NVlabs / MambaVision

Official PyTorch Implementation of MambaVision: A Hybrid Mamba-Transformer Vision Backbone
https://arxiv.org/abs/2407.08083
Other
792 stars 43 forks source link

How to Input Video Sequences for Action Recognition #20

Closed 95AliceHong closed 3 months ago

95AliceHong commented 3 months ago

Hello,

I hope this message finds you well. I am writing to inquire about the applicability of the backbone network you have proposed for video processing. Specifically, I am working with a dataset that comprises multiple folders, each containing a varying number of image frames extracted from videos. My intention is to treat each folder as an input sequence, implying that the input dimension would ideally be (B, T, C, H, W), where T represents the number of frames.

Given that the network's standard input dimension is typically set as (B, C, H, W), I was wondering if it would be feasible to reinterpret B*T as the new batch size (B), effectively making B dynamic rather than fixed. This approach would allow me to accommodate sequences of varying lengths directly without the need for padding or truncation. I would greatly appreciate your insights on whether this is a viable solution or if there are alternative strategies you would recommend for handling such video frame sequences as inputs.

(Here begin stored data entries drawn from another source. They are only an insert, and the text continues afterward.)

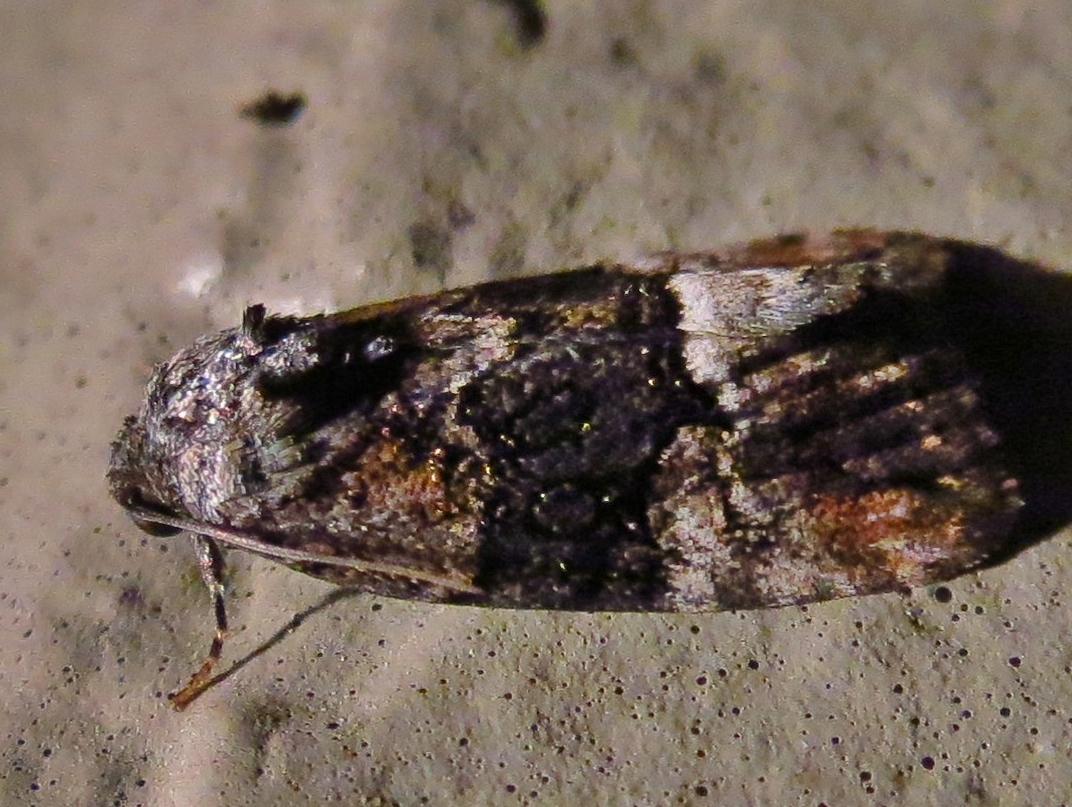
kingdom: Animalia
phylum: Arthropoda
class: Insecta
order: Lepidoptera
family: Noctuidae
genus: Elaphria
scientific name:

Thank you in advance for your time and expertise. I look forward to your guidance.

Best regards,

ahatamiz commented 3 months ago

Hi @95AliceHong

Thanks for this question. Although our work is not tailored for video processing, I find your solution to be technically viable. In essence, each frame in the aforementioned folders are images and can be collapsed into the batch size (as independent inputs).

This approach probably gives you some leverage in tailored ways of processing the frames in each video. For example, you may want to skip certain number of frames in a systematic fashion.

Also needless to mention, MambaVision supports processing of images with arbitrary resolutions which should be helpful in your pipeline.

I look forward to know what you can make with MambaVision for action recognition. We can also add a link to your repository if you built something based on our backbone.

95AliceHong commented 3 months ago

Thank you very much for your prompt and helpful response! I will definitely give it a try. Your guidance is much appreciated.